### Your task
Turn the rows below into a numbered list, leaving out any blank lines.

### Data shown
»»
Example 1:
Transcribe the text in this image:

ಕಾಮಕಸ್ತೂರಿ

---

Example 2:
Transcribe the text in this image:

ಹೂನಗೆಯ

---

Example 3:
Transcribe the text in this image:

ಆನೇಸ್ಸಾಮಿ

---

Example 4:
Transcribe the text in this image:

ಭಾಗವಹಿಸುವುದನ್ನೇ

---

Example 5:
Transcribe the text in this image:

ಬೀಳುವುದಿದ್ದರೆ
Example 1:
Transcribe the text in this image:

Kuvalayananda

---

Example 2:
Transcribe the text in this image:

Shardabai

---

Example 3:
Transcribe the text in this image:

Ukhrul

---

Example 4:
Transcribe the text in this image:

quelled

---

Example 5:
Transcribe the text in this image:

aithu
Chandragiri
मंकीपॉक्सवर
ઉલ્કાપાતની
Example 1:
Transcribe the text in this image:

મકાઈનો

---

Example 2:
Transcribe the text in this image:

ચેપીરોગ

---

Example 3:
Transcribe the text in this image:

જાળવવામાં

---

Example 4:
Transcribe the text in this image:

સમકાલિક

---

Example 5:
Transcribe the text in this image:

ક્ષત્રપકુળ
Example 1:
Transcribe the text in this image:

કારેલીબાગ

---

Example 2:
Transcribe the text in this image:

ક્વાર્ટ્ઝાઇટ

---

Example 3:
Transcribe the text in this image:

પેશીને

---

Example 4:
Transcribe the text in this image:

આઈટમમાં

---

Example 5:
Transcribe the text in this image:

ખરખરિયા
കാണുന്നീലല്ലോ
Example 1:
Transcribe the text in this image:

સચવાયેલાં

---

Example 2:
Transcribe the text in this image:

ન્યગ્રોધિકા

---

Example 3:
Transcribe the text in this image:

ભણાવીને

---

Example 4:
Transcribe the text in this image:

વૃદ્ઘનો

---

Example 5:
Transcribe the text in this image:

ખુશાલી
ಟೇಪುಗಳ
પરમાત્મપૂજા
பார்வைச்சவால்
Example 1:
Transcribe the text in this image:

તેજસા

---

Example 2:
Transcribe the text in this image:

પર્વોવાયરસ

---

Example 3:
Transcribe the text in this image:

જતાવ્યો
««
### Result of the exercise
1. Example 1:
2. Transcribe the text in this image:
3. ಕಾಮಕಸ್ತೂರಿ
4. ---
5. Example 2:
6. Transcribe the text in this image:
7. ಹೂನಗೆಯ
8. ---
9. Example 3:
10. Transcribe the text in this image:
11. ಆನೇಸ್ಸಾಮಿ
12. ---
13. Example 4:
14. Transcribe the text in this image:
15. ಭಾಗವಹಿಸುವುದನ್ನೇ
16. ---
17. Example 5:
18. Transcribe the text in this image:
19. ಬೀಳುವುದಿದ್ದರೆ
20. Example 1:
21. Transcribe the text in this image:
22. Kuvalayananda
23. ---
24. Example 2:
25. Transcribe the text in this image:
26. Shardabai
27. ---
28. Example 3:
29. Transcribe the text in this image:
30. Ukhrul
31. ---
32. Example 4:
33. Transcribe the text in this image:
34. quelled
35. ---
36. Example 5:
37. Transcribe the text in this image:
38. aithu
39. Chandragiri
40. मंकीपॉक्सवर
41. ઉલ્કાપાતની
42. Example 1:
43. Transcribe the text in this image:
44. મકાઈનો
45. ---
46. Example 2:
47. Transcribe the text in this image:
48. ચેપીરોગ
49. ---
50. Example 3:
51. Transcribe the text in this image:
52. જાળવવામાં
53. ---
54. Example 4:
55. Transcribe the text in this image:
56. સમકાલિક
57. ---
58. Example 5:
59. Transcribe the text in this image:
60. ક્ષત્રપકુળ
61. Example 1:
62. Transcribe the text in this image:
63. કારેલીબાગ
64. ---
65. Example 2:
66. Transcribe the text in this image:
67. ક્વાર્ટ્ઝાઇટ
68. ---
69. Example 3:
70. Transcribe the text in this image:
71. પેશીને
72. ---
73. Example 4:
74. Transcribe the text in this image:
75. આઈટમમાં
76. ---
77. Example 5:
78. Transcribe the text in this image:
79. ખરખરિયા
80. കാണുന്നീലല്ലോ
81. Example 1:
82. Transcribe the text in this image:
83. સચવાયેલાં
84. ---
85. Example 2:
86. Transcribe the text in this image:
87. ન્યગ્રોધિકા
88. ---
89. Example 3:
90. Transcribe the text in this image:
91. ભણાવીને
92. ---
93. Example 4:
94. Transcribe the text in this image:
95. વૃદ્ઘનો
96. ---
97. Example 5:
98. Transcribe the text in this image:
99. ખુશાલી
100. ಟೇಪುಗಳ
101. પરમાત્મપૂજા
102. பார்வைச்சவால்
103. Example 1:
104. Transcribe the text in this image:
105. તેજસા
106. ---
107. Example 2:
108. Transcribe the text in this image:
109. પર્વોવાયરસ
110. ---
111. Example 3:
112. Transcribe the text in this image:
113. જતાવ્યો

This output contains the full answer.